Slowly, over long exposure, and many meals, paddles, walks and talks, we have connected or reconnected in more relaxed ways. “
I wrote this two days ago, and today, in my car, I sang my way outloud and out of tune, through a whole jubilant playlist, headed south through the Shenandoah Valley, my head still full of gratitude and open sky.
Thank you, Elizabeth. As usual, your vivid descriptions allowed me to participate a bit in the adventure.
Thank YOU, June, for taking time to read it. Hope you’re well!
What an adventure. As soon as I saw the photos I thought of the Winslow Homer painting hanging in my office – a canoe that appears to have stepped out of your trip. And lightning… lightning is probably the thing I am most afraid of in nature. So glad everyone is okay.
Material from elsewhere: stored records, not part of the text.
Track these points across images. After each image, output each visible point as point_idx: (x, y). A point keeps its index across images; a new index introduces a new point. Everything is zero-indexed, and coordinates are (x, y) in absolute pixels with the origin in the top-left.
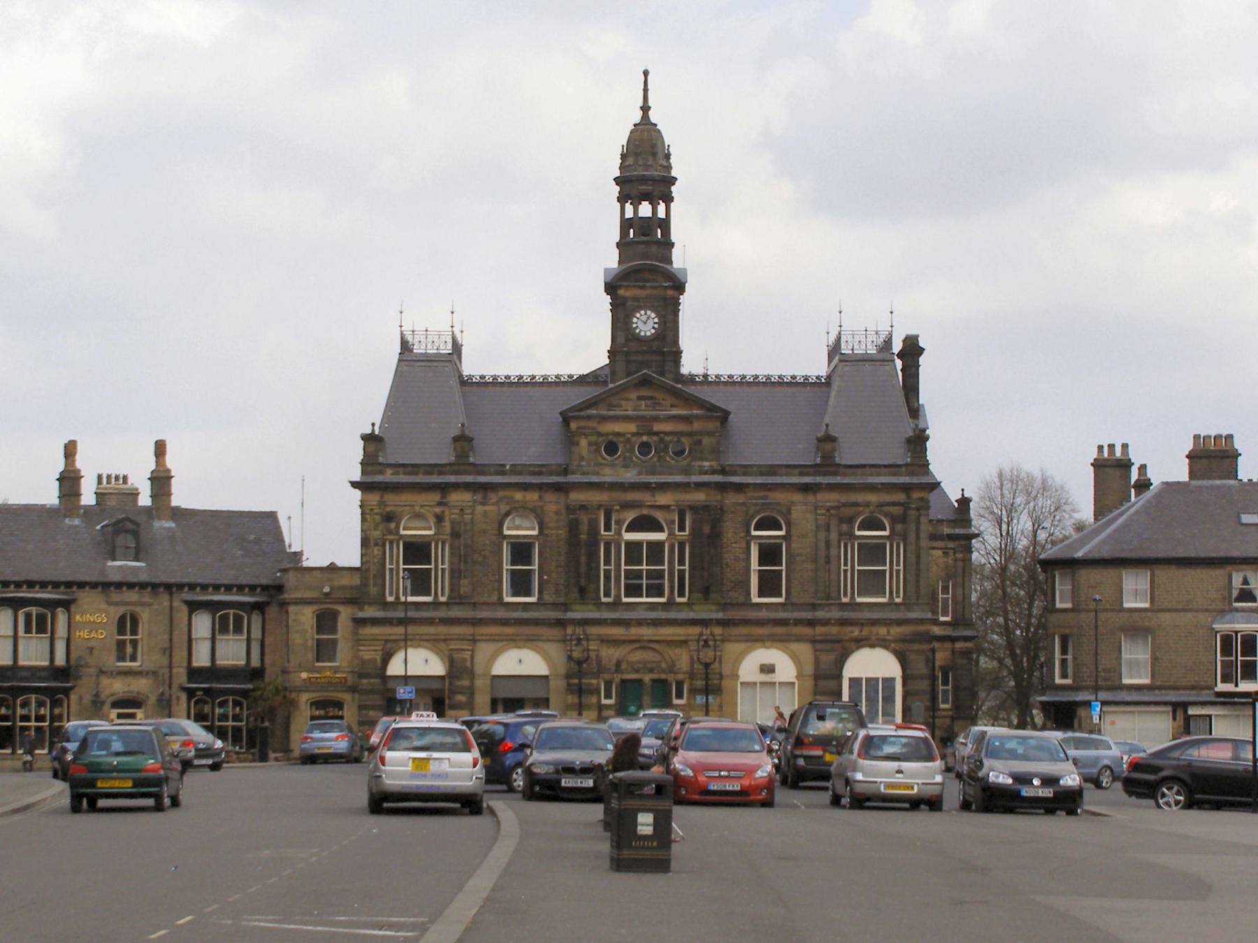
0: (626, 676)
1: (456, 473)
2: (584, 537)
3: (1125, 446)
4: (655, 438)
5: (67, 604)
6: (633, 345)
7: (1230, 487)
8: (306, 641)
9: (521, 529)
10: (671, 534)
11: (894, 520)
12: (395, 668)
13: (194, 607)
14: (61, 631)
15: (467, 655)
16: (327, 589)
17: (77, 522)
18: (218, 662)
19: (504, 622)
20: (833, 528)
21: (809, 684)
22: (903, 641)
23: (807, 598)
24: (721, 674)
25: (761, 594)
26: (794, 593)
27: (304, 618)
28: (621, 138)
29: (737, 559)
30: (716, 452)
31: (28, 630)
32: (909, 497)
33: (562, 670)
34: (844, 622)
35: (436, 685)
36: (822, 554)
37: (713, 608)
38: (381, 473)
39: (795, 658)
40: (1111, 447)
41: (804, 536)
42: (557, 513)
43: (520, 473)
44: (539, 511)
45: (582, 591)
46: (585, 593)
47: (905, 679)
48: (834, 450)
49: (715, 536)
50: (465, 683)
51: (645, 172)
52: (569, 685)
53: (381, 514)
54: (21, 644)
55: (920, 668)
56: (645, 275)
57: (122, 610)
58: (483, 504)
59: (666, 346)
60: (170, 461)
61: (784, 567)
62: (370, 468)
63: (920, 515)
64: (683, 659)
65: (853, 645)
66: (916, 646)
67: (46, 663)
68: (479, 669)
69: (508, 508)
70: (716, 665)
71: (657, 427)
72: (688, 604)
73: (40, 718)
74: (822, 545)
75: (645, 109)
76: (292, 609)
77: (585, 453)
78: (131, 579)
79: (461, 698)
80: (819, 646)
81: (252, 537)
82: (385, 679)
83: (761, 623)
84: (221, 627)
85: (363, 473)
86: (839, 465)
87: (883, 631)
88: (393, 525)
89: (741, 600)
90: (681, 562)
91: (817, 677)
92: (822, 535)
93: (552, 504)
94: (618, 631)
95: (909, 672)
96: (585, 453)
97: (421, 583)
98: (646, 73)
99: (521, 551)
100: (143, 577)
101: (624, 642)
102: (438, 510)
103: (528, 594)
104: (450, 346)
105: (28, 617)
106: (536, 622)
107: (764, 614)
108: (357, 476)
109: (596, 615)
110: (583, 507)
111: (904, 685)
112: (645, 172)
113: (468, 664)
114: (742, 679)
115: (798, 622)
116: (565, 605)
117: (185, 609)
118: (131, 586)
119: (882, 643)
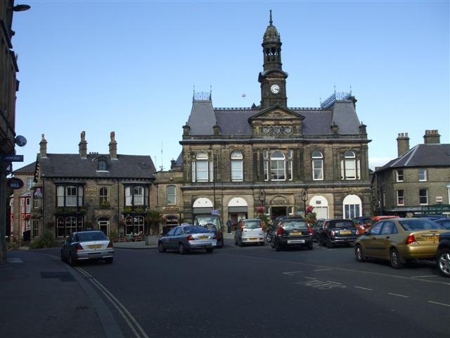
1: (215, 138)
2: (258, 159)
3: (406, 134)
5: (83, 185)
11: (357, 153)
12: (195, 205)
13: (126, 185)
14: (81, 194)
15: (220, 200)
17: (85, 158)
19: (233, 188)
21: (333, 207)
26: (430, 177)
29: (308, 166)
31: (69, 194)
33: (252, 204)
36: (335, 163)
38: (190, 138)
39: (327, 198)
40: (403, 134)
42: (249, 151)
43: (236, 138)
47: (363, 204)
49: (302, 158)
51: (272, 47)
52: (255, 209)
54: (67, 198)
55: (367, 200)
56: (273, 73)
57: (102, 187)
58: (224, 149)
59: (282, 97)
60: (116, 138)
64: (292, 199)
65: (345, 194)
66: (366, 194)
67: (76, 205)
68: (224, 205)
71: (281, 123)
73: (73, 225)
74: (335, 161)
75: (271, 22)
76: (159, 185)
77: (258, 131)
78: (104, 176)
82: (193, 208)
85: (183, 138)
87: (355, 189)
91: (335, 205)
93: (248, 148)
94: (271, 191)
96: (258, 131)
100: (109, 176)
101: (272, 194)
102: (209, 151)
103: (426, 202)
105: (69, 189)
107: (317, 184)
109: (263, 185)
111: (363, 207)
112: (272, 47)
117: (123, 186)
118: (104, 178)
119: (355, 193)
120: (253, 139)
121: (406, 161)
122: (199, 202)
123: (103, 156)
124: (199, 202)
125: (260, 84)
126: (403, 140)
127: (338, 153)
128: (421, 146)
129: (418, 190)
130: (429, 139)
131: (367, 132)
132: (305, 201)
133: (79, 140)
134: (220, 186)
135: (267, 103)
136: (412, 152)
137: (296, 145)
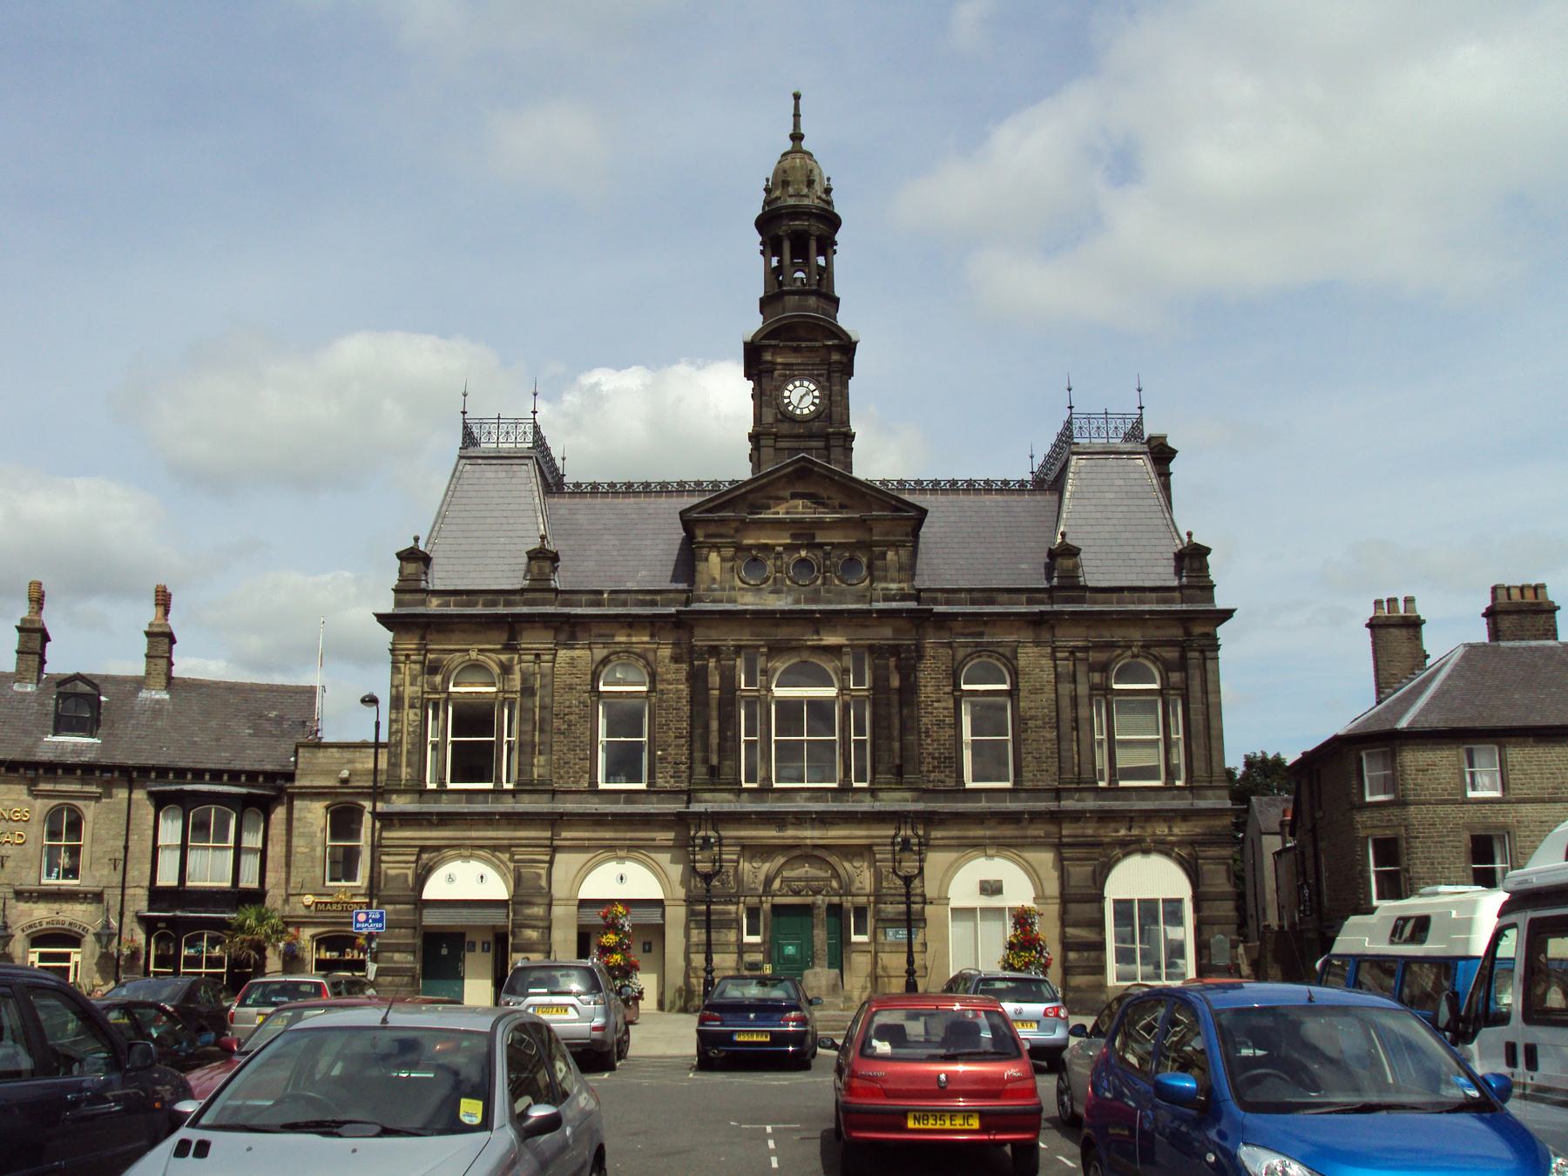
0: (778, 900)
3: (1409, 601)
4: (820, 554)
6: (785, 428)
7: (1551, 648)
8: (313, 849)
9: (626, 684)
10: (843, 689)
11: (1167, 667)
12: (434, 889)
16: (345, 774)
18: (189, 884)
19: (598, 820)
20: (1081, 677)
22: (1192, 843)
23: (1048, 781)
24: (923, 896)
25: (974, 780)
26: (1027, 775)
27: (314, 815)
28: (767, 169)
29: (940, 724)
30: (910, 569)
32: (1188, 633)
34: (1104, 817)
35: (497, 918)
36: (1067, 714)
37: (908, 795)
38: (423, 603)
39: (1032, 872)
40: (1392, 601)
41: (1035, 691)
44: (651, 657)
45: (714, 772)
46: (720, 778)
48: (1076, 567)
49: (909, 690)
50: (539, 911)
51: (798, 228)
53: (422, 663)
55: (1219, 881)
56: (799, 336)
59: (833, 429)
61: (1009, 737)
62: (408, 597)
63: (1205, 659)
65: (1118, 851)
66: (1213, 852)
68: (559, 891)
69: (605, 652)
70: (917, 882)
72: (872, 792)
74: (1065, 703)
75: (797, 137)
77: (716, 573)
79: (533, 934)
80: (1067, 853)
81: (273, 714)
83: (979, 818)
84: (197, 831)
85: (398, 603)
86: (1086, 588)
87: (1161, 830)
88: (438, 679)
89: (950, 783)
90: (860, 730)
92: (1066, 688)
94: (768, 834)
95: (1202, 889)
96: (716, 573)
97: (474, 762)
98: (797, 97)
99: (625, 720)
104: (530, 438)
106: (647, 821)
107: (983, 805)
108: (388, 607)
110: (714, 651)
111: (1197, 908)
112: (798, 228)
113: (544, 883)
114: (953, 904)
115: (1035, 817)
116: (689, 793)
119: (1163, 847)
120: (696, 606)
121: (1406, 710)
122: (450, 879)
123: (1331, 941)
124: (450, 879)
125: (751, 384)
126: (1395, 630)
127: (1082, 670)
128: (1472, 647)
129: (1466, 837)
130: (1506, 623)
131: (1214, 574)
132: (908, 880)
133: (23, 610)
134: (541, 805)
135: (767, 453)
136: (1438, 671)
137: (887, 632)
Thanks, Liz. When the lightning struck it flashed through my mind that I’d never taken lightning into consideration in all my backpacking trips! We rejoice that it all worked out ok.
Thank you for that wonderful recollection. You really are a PW (Pioneer Woman). Wow!
THank you Jennie! What a great compliment!
Oh my gosh! Thank you for sharing ya’lls adventure.
This is one beautiful and frightening and altogether wonderful adventure!
Thanks, Sarah and Jack. It was intense and hard to write about.